Textile manufacturers in the country have appealed to the Federal Government to stop selling gas to local industries in dollars.
According to them, the payment of the gas tariff in the United States dollar is counter-productive to local manufacturers, a development that has made the commodity unaffordable to many businesses.
Speaking under the aegis of the Nigerian Textile Manufacturers Association, operators in the sector stressed that the gas being supplied to the local industries was costlier than what the commodity was selling for in the international market.
The Director-General, NTMA, Mr. Hamma Kwajaffa, who made the group’s position known in a presentation that was made available to our correspondent in Abuja on Wednesday, said, “The price of gas supplied to the local industry is pegged to the American dollar and was not reviewed after the drop in global oil and gas prices.

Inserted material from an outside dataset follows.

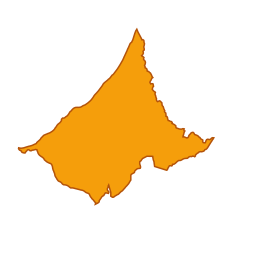 Prado, Bahia, Brazil, rotated 217°
{"feature_id": "56859067B3199407317230", "entity_name": "Prado", "entity_type": "district", "adm_level": 2, "iso_a3": "BRA", "parent_name": "Brazil", "parent_adm1": "Bahia", "projection": "mercator", "projection_center": [-39.359, -17.168], "detail": "fine", "context": "isolated", "style": "filled", "palette": "amber", "viewbox_px": 256, "rotation_deg": 217, "n_neighbors": 0, "source": "geoboundaries", "source_scale": "gbopen_adm2", "svg_char_len": 5808}
<svg xmlns="http://www.w3.org/2000/svg" viewBox="0 0 256 256"><g transform="rotate(217 128 128)"><path d="M180.4,212.2L180.3,210.9L180.2,210.0L179.8,208.8L179.5,207.6L179.0,206.3L177.1,200.9L177.0,199.9L176.7,198.7L177.1,197.3L177.0,196.0L176.7,195.1L176.4,193.8L176.1,192.6L175.7,190.4L175.4,189.6L174.8,186.7L174.1,183.6L173.9,182.5L173.6,181.4L173.4,180.4L173.1,179.1L172.9,177.7L172.7,175.9L172.5,174.4L172.2,171.3L172.0,168.6L172.0,167.5L172.0,165.1L172.0,163.7L172.0,162.5L172.1,161.6L172.5,160.6L172.5,159.7L172.5,157.5L172.6,156.3L173.0,155.1L173.1,154.0L174.1,150.0L174.3,148.4L174.1,147.1L174.0,145.8L174.0,139.5L174.1,138.4L174.2,136.9L174.4,135.4L174.5,134.4L174.5,133.2L174.3,131.5L174.3,130.2L174.3,128.7L174.4,127.5L174.6,126.3L175.2,123.6L175.8,121.8L176.2,120.6L176.7,119.8L177.3,118.9L177.7,117.7L178.5,116.0L179.9,114.7L181.4,113.6L182.4,112.7L182.9,111.8L183.3,111.0L183.5,110.0L183.7,108.8L183.6,107.8L183.9,106.8L184.1,105.7L183.9,104.6L183.8,103.4L183.8,102.3L183.8,101.3L184.2,100.2L184.5,99.3L184.7,98.2L185.2,97.3L186.2,96.6L186.4,95.0L185.6,93.8L185.5,92.6L185.6,91.1L185.9,90.0L186.2,88.9L186.3,87.7L186.2,86.5L186.1,85.4L186.2,84.2L186.0,83.0L186.1,81.6L186.5,79.8L187.0,78.5L187.4,77.4L187.9,76.5L188.6,75.5L189.2,74.4L189.7,73.6L190.3,72.5L190.8,71.7L191.0,70.8L191.1,69.6L191.3,68.5L191.4,67.4L191.2,66.3L191.4,65.0L191.9,62.6L192.1,61.5L191.9,60.5L192.3,59.6L192.8,58.9L193.4,57.7L194.1,56.4L194.9,55.3L195.6,54.4L196.3,53.6L197.4,52.1L198.2,51.0L198.9,50.0L199.5,49.2L200.3,48.4L201.0,47.7L202.0,47.0L203.4,46.4L203.0,45.6L202.0,45.2L201.1,45.1L199.9,45.5L198.6,44.9L197.7,44.8L196.7,45.2L195.8,45.6L195.1,46.3L195.3,47.6L195.1,48.8L195.1,50.0L194.5,50.7L193.5,51.0L192.5,50.9L191.5,51.7L191.2,52.6L190.4,53.3L189.6,54.3L188.8,55.3L187.6,55.8L186.8,55.1L185.5,54.4L184.4,53.6L183.2,53.2L182.2,53.0L180.1,53.0L179.0,53.1L178.1,53.1L176.8,52.9L175.7,52.3L172.6,52.1L171.2,52.3L169.6,52.6L168.6,53.0L167.4,53.0L166.1,52.4L164.9,51.5L163.9,50.5L162.5,49.4L161.3,48.8L160.5,48.2L159.6,47.7L158.8,47.1L157.5,45.9L156.2,45.3L155.0,44.9L154.0,44.4L153.0,44.1L152.0,43.8L150.7,43.9L149.6,44.3L148.1,44.2L147.1,43.9L146.1,43.8L145.1,44.0L144.1,44.7L143.2,45.1L142.4,45.4L141.5,45.6L140.3,45.7L139.3,45.6L138.5,45.6L137.6,45.7L136.9,46.3L136.2,46.8L135.2,47.3L133.9,47.8L131.6,48.8L130.6,49.2L129.7,49.6L128.8,49.9L127.8,50.4L126.9,50.8L126.0,51.1L124.9,51.2L122.6,51.2L121.6,51.5L120.4,51.9L119.1,51.9L118.3,51.4L116.6,50.5L115.5,50.3L114.2,49.8L112.8,49.7L111.6,49.4L110.6,49.1L109.8,48.9L108.8,48.8L108.2,47.4L107.0,49.8L106.7,50.7L106.6,51.7L107.2,52.6L107.3,53.5L107.3,54.6L107.4,56.2L107.5,57.3L107.3,58.3L106.8,59.2L106.8,60.2L107.0,61.4L107.0,62.6L105.5,63.5L104.3,64.0L104.6,65.2L105.6,65.7L106.8,65.8L107.5,66.4L108.1,67.4L108.3,69.0L108.9,69.7L109.1,70.8L103.6,66.7L102.7,65.9L102.0,64.9L101.4,64.1L100.8,63.2L98.8,63.3L97.9,64.1L97.6,65.0L97.4,65.9L96.9,67.0L96.5,68.1L95.9,69.1L95.6,70.5L95.5,71.8L95.3,72.8L95.0,73.7L94.7,74.5L94.5,77.2L94.4,78.3L94.4,79.6L94.2,81.0L94.1,82.6L94.0,84.0L94.2,85.5L94.4,87.1L94.4,88.1L97.2,91.8L97.5,92.9L97.0,94.2L96.6,95.1L96.1,96.3L96.6,97.4L96.7,98.6L96.4,99.6L96.1,100.9L95.6,101.7L94.9,102.2L94.0,103.3L94.4,104.3L95.0,104.9L95.9,105.6L96.9,106.2L97.6,107.1L98.4,108.3L97.9,109.4L98.0,110.4L98.0,112.4L97.6,113.2L95.9,116.8L92.1,119.6L91.2,120.2L90.3,119.3L89.4,118.5L88.8,117.9L87.9,117.3L87.0,116.8L86.2,115.9L85.2,114.9L84.4,114.1L83.6,113.3L71.8,117.5L71.4,118.3L71.8,119.4L72.0,120.7L72.1,121.9L72.2,122.8L71.4,123.4L70.2,124.1L70.2,125.0L70.6,125.8L69.9,126.3L69.4,127.0L68.9,128.4L68.7,129.8L68.4,131.3L67.9,132.6L66.9,133.3L66.3,134.1L65.7,135.4L65.2,136.6L64.7,137.4L64.0,138.1L63.2,138.8L62.4,139.5L62.1,140.4L61.8,141.9L60.9,142.9L60.0,143.4L59.5,144.4L58.5,145.0L57.4,145.2L57.3,146.2L57.9,147.2L57.7,148.1L57.4,149.6L56.8,150.8L56.8,151.8L56.0,152.6L54.8,153.4L53.9,154.6L53.4,155.7L53.6,157.0L52.9,157.8L52.6,159.0L52.6,160.2L52.7,161.4L52.8,162.3L52.9,163.4L53.0,164.5L53.1,165.5L53.2,166.6L53.2,167.6L53.4,169.1L53.4,170.7L53.6,171.8L54.6,171.2L55.2,170.2L55.3,169.0L55.6,168.0L56.5,167.6L57.7,166.9L58.2,166.0L58.0,164.6L57.4,162.8L58.1,162.1L59.2,161.6L60.1,162.0L61.0,163.4L62.4,163.3L63.6,163.1L64.8,163.7L65.9,163.5L67.1,163.8L68.3,163.7L69.4,163.4L70.8,162.9L72.3,163.6L73.4,163.7L74.1,163.1L74.7,161.8L74.7,160.3L74.9,158.8L74.4,157.4L74.4,156.2L75.2,155.4L76.8,155.0L78.1,154.6L78.7,154.0L79.2,154.7L79.5,155.8L79.9,156.8L80.5,158.1L80.8,159.8L81.6,159.6L82.3,160.2L82.6,161.1L83.7,160.6L84.7,159.2L86.2,158.2L88.4,157.5L89.4,157.1L90.3,157.5L91.1,158.5L92.2,158.6L93.1,158.6L93.9,158.4L94.8,158.4L95.6,158.1L96.0,159.0L97.1,159.3L98.4,158.7L99.3,158.7L100.4,158.2L101.9,159.2L102.6,160.0L103.8,160.6L104.7,160.2L105.3,161.0L106.0,161.8L106.8,162.7L107.8,162.7L108.7,163.0L109.0,163.9L110.8,164.8L111.7,165.5L112.7,166.2L114.3,166.6L115.3,167.6L116.1,168.5L117.0,168.6L118.2,168.9L119.3,168.6L119.7,167.9L120.1,166.9L121.0,166.9L121.8,167.3L122.5,167.8L123.0,168.7L124.0,169.2L124.8,169.9L125.5,170.5L126.5,171.0L127.2,171.9L127.5,172.9L128.3,173.1L129.2,172.9L130.9,173.2L131.9,173.5L132.3,174.4L132.8,175.6L132.6,176.5L133.6,177.5L134.6,178.3L135.6,177.9L136.4,176.9L137.9,177.5L138.3,178.5L138.4,180.1L138.9,182.0L138.5,183.2L139.8,183.6L141.0,184.4L141.9,184.8L143.1,185.4L144.3,185.3L145.5,185.6L146.8,185.0L147.6,185.7L148.3,186.4L149.5,186.6L150.6,186.4L151.2,187.2L152.5,188.0L152.7,189.2L153.2,190.3L153.7,191.1L154.7,191.7L155.8,192.0L156.7,192.0L157.3,192.8L157.7,193.9L158.8,194.0L159.7,193.8L160.7,194.0L160.4,195.4L160.8,197.1L162.1,198.2L162.2,199.2L162.0,200.1L162.7,201.0L163.5,201.6L164.3,202.4L164.7,203.5L165.2,204.6L165.7,205.4L166.5,205.8L167.1,206.5L168.1,207.5L169.3,207.5L169.9,206.8L171.5,207.7L177.9,210.7L180.4,212.2Z" fill="#f59e0b" stroke="#b45309" stroke-width="1.5"/></g></svg>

“The current domestic tariff at $7.38/mmscf is three times the price of gas in the international market. There is a need to review the tariff on gas supplied to the industries in naira, which should be affordable.”
The Federal Ministry of Petroleum Resources and the Ministry of Power, Works and Housing on several occasions had made it clear that the cost of gas to the power plants was lower than what industrial gas users were paying.

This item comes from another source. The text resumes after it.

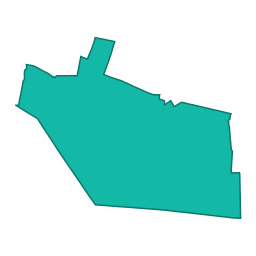 Tan Thanh, Long An, Vietnam
{"feature_id": "81297802B33329086183777", "entity_name": "Tan Thanh", "entity_type": "district", "adm_level": 2, "iso_a3": "VNM", "parent_name": "Vietnam", "parent_adm1": "Long An", "projection": "robinson", "projection_center": [105.96, 10.628], "detail": "fine", "context": "isolated", "style": "filled", "palette": "teal", "viewbox_px": 256, "rotation_deg": 0, "n_neighbors": 0, "source": "geoboundaries", "source_scale": "gbopen_adm2", "svg_char_len": 2477}
<svg xmlns="http://www.w3.org/2000/svg" viewBox="0 0 256 256"><path d="M164.2,210.1L164.3,210.1L168.3,210.5L175.7,211.4L183.1,212.2L190.5,213.0L198.5,213.9L220.1,216.4L227.5,217.2L231.0,217.7L232.6,217.8L234.9,218.0L240.6,218.3L240.6,217.0L240.4,210.0L240.3,201.6L239.7,172.8L240.0,172.7L231.3,173.0L231.3,168.7L231.5,165.5L231.8,161.2L232.4,151.2L231.9,150.5L231.4,149.8L231.2,148.4L230.9,145.3L230.6,142.0L230.5,141.1L230.2,137.8L230.1,137.0L229.9,134.1L229.8,133.1L229.7,131.4L229.4,128.2L229.4,127.2L229.3,126.9L229.2,126.2L229.1,125.9L229.0,125.5L228.8,125.2L228.6,124.8L228.6,124.4L228.6,123.9L228.6,123.7L228.7,123.1L228.8,122.8L228.8,122.6L228.8,122.3L228.5,121.7L228.4,121.2L228.3,120.8L228.4,120.7L228.6,120.3L228.7,120.1L229.3,119.6L229.8,119.1L229.9,118.8L230.1,118.2L230.1,117.5L230.2,116.3L230.3,115.8L230.6,115.0L231.0,113.8L228.1,113.1L221.7,111.6L219.4,111.0L213.7,109.8L209.1,108.6L206.6,108.0L200.5,106.7L196.5,105.7L196.3,105.7L194.0,105.1L188.3,103.9L183.8,102.7L181.4,102.3L178.0,104.4L174.2,106.6L170.7,100.7L164.6,104.9L164.5,102.4L164.5,100.8L159.3,99.1L159.4,98.3L159.4,97.0L159.4,95.9L159.5,95.3L159.5,95.0L159.6,94.8L153.4,94.7L147.6,92.7L144.7,91.3L140.5,89.4L134.0,86.6L131.3,85.3L129.0,84.2L127.5,83.5L124.1,82.0L121.7,80.9L111.7,77.6L103.7,74.5L108.7,60.9L111.4,52.8L113.8,44.5L114.8,41.6L113.4,41.3L106.4,39.9L104.2,39.4L99.8,38.6L97.4,38.1L95.2,37.7L94.8,39.4L94.5,40.7L92.3,47.1L91.2,50.0L89.9,52.8L87.4,59.1L86.1,58.6L83.2,57.5L80.8,56.5L80.4,58.9L79.4,64.1L78.2,70.4L77.8,72.4L77.1,75.8L72.4,75.7L70.4,75.7L59.1,75.8L56.4,75.9L55.2,77.6L53.4,76.5L52.8,77.1L50.6,75.2L48.4,73.6L41.9,70.3L37.2,67.6L34.1,66.1L30.7,65.3L26.3,64.6L26.7,66.9L26.8,67.9L26.7,68.3L26.5,68.7L25.4,69.5L24.9,70.1L24.7,70.4L24.6,71.1L24.4,72.1L24.4,74.2L24.5,76.7L24.5,77.8L24.3,78.9L24.2,79.6L23.8,80.3L23.1,81.1L23.0,81.3L22.9,82.7L22.9,83.1L22.6,84.2L22.4,85.5L22.2,86.5L21.5,90.3L21.2,91.8L20.6,95.0L20.4,96.0L19.7,99.0L18.9,103.6L18.5,105.6L16.1,105.1L15.4,105.0L19.9,107.8L25.8,111.5L30.9,114.6L32.9,115.9L37.4,118.4L38.9,120.7L39.2,121.3L39.4,121.6L41.7,125.1L43.2,127.6L47.0,133.2L50.9,139.2L54.5,144.7L54.6,144.9L58.3,150.7L66.0,162.0L66.6,162.8L69.8,167.6L73.7,173.2L77.5,178.8L81.3,184.4L85.1,190.1L86.7,192.4L88.9,195.7L92.9,201.2L95.1,204.4L95.2,204.7L96.7,204.9L99.9,205.2L100.7,205.2L105.3,205.5L107.4,205.7L115.0,206.3L119.1,206.6L126.3,207.1L130.3,207.4L157.4,209.5L160.8,209.8L164.2,210.1Z" fill="#14b8a6" stroke="#0f766e" stroke-width="1.5"/></svg>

Both ministries also stated that gas was an international commodity and, hence, it was being priced in the US dollar.
Kwajaffa, however, stated that despite the government’s pledge to revive the textile sector, the reality on ground was worrisome.

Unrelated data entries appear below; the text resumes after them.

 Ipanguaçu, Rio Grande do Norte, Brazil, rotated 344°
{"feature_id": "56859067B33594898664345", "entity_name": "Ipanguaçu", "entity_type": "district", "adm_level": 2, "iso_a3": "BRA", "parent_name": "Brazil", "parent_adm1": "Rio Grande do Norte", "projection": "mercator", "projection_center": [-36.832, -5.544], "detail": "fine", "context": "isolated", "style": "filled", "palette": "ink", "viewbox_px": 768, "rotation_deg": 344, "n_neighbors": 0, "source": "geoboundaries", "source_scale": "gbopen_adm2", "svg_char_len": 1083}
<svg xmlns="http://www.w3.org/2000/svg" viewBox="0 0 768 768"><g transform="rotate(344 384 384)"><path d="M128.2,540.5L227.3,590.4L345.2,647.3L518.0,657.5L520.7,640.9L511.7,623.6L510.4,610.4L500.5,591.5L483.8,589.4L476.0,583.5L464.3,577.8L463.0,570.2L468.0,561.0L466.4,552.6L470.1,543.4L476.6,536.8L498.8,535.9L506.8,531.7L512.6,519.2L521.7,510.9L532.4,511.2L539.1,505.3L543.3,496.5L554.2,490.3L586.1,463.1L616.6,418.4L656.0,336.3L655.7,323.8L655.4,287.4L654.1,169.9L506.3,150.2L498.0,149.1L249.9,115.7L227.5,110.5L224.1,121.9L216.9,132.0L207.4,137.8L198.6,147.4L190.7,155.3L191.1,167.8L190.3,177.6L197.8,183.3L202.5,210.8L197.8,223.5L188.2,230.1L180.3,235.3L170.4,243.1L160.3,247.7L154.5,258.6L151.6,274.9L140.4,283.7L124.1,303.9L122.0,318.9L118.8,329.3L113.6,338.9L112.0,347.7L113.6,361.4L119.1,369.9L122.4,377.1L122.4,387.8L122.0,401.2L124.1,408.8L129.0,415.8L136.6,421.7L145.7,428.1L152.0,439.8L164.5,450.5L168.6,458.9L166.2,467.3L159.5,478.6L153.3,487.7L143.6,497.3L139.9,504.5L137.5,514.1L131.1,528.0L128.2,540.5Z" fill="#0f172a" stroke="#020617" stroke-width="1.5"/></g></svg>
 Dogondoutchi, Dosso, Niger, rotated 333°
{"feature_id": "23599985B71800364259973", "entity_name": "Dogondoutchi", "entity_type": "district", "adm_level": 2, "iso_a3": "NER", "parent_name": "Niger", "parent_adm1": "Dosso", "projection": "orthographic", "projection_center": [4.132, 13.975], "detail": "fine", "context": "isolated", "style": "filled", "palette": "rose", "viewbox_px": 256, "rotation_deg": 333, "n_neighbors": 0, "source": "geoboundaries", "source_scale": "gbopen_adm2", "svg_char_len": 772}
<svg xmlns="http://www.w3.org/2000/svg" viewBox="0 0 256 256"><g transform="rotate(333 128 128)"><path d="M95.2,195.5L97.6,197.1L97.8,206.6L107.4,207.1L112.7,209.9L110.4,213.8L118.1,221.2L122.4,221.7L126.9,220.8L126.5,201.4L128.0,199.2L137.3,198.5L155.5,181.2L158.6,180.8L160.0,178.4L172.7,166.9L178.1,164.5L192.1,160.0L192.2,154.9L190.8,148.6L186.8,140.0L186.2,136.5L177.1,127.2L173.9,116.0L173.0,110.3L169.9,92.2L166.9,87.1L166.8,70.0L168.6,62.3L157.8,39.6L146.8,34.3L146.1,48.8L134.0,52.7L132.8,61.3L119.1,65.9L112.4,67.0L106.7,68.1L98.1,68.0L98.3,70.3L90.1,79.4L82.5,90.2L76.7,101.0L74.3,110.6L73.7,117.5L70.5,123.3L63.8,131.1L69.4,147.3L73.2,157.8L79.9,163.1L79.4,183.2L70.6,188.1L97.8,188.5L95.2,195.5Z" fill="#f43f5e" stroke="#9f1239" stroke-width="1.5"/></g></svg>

He said the prevailing harsh environment had no doubt dealt a serious blow to the already fragile sector, adding that Nigeria was currently spending over $4bn annually to import textiles and ready-made clothing.
“Our country has the potential to produce for the local market, export to the ECOWAS market of 175 million people, and to the developed world, but smuggled goods continue to flood major textile markets in Kantin Kwari, Kano, Balogun and Oshodi in Lagos,” he stated.
Kwajaffa noted that a number of recommendations on how to revive the sector had been made available to the government, adding that urgent steps must be taken to save the industry from collapse.
He said, “Scarcity of black oil has crippled the operations of the textile mills in the North. There is a need to ensure availability of the fuel to the textile mills by way of direct allocation from the Kaduna and other refineries. Consistent supply of certified seeds is required to ensure adequate supply of cotton to the local textile industry
“Under the dual exchange rate policy being currently pursued, the CBN should allocate forex at the official rate to textile manufacturers for meeting the need for import of essential raw materials by the textile mills. The need for import substitution has never been felt stronger before. The government should persuade its MDAs to source all their uniforms from the local textile mills.
“The scheme for the supply of free meals to schoolchildren should be extended to free uniforms to be procured by the government from local textile mills. Government should check the influx of smuggled goods and take action against counterfeit textiles, which fake the Nigerian trademarks.”